Yes. Thanks, Laura. Yes. So let me start, and then I'm going to hand over to Mike to talk about the strategy behind the structure of the program moving forward, but I think we certainly don't think that 14 days is going to be sufficient on its own nor do we think that we've necessarily shown the full possible capabilities of SAGE-718 with 14 days of dosing. So we absolutely plan to dose for longer as we're moving forward. And there's 2 ways you'll see that in the shorter term: one is we're adding an additional 2 weeks of dosing into a Part B for the PARADIGM study, so we'll get some ideas about the effects after 4 weeks from that study; but then, as I think Mike said earlier, the Phase II study that we're planning in HD is actually intending to dose for 3 months. And so as we go along, we'll continue to extend the duration of dosing. Mike, do you want to talk a little bit about how the program is thinking about our strategy when it comes to longer-term dosing?

Thanks, Jim, yes. Yes. So we do believe that the symptoms really matter in this case. And I think the way we're approaching this is that improving the cognitive symptoms in these prime years of life is the critical need that SAGE-718, in the near term, can provide to patients. So in thinking about structuring the program, that's a good reference point, and that's a reference point that we've really taken into consideration. So as Jim says, we believe to go beyond 2 weeks is important for demonstrating the range of a symptomatic benefit that we may see in the patient population. And we are looking at this Phase II trial being a 3-month and duration trial. That being said, we don't believe we need to demonstrate that this is a sort of a framework of disease modification, right? We think that robust improvement seen over that intended 3-month period is really going to speak to the ultimate power of how this can be used in the context of the early phase of HD patients. And I mean, Aaron, I know, you've been involved a lot in some of these study design considerations, so maybe add a bit of color to that.

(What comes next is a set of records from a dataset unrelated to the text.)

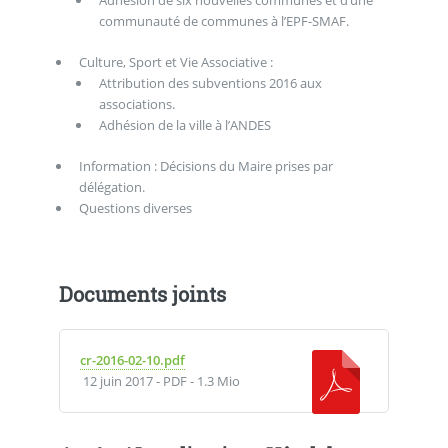
communauté de communes à l’EPF-SMAF.
Culture, Sport et Vie Associative :
Attribution des subventions 2016 aux
associations.
Adhésion de la ville à l’ANDES
Information : Décisions du Maire prises par
délégation.
Questions diverses
Documents joints
cr-2016-02-10.pdf
12 juin 2017
-
PDF
-
1.3 Mio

Yes. I think that's right on. In terms of 3 months, it's not by accident that we arrived at that timeframe, but the other point I'll say is that in this -- in the world of Huntington's disease, these patients are being fairly well-characterized off of treatment. So there is data that is being generated every day by collaborators, academics, about what the disease looks like over the course of a year, over 2 years, and we are designing our studies to include those types of measures so that we can benchmark across -- against the natural rate of decline. So while everything so far points to the fact that you may see some improvement in cognition, we'll also know what would happen to patients who are off drug and how we are measuring up. So I think it's really an integrative approach. And that's why we've been engaging the community academics from day 1 to understand really what Huntington's is about and what a meaningful change would look like.

Thank you, and that concludes our Q&A session. I would now like to turn the call back over to Jim Doherty for any further remarks.

Thanks, operator, and thanks to everybody for joining us this morning. I especially want to thank Dr. Frank and Mr. Rotberg for joining us today. I hope everyone can see that we're very excited about the progress we're making across our entire NMDA platform. We look forward to providing additional updates throughout the year, beginning with the data readout from our LUMINARY trial in Alzheimer's disease, followed by the activation of a 4-week dosing arm in the PARADIGM study, and finally, the initiation of a Phase II study in Huntington's, which if positive, will bring us one step closer to pursuing the initial indication for SAGE-718. So thanks again, and have a great day, everybody.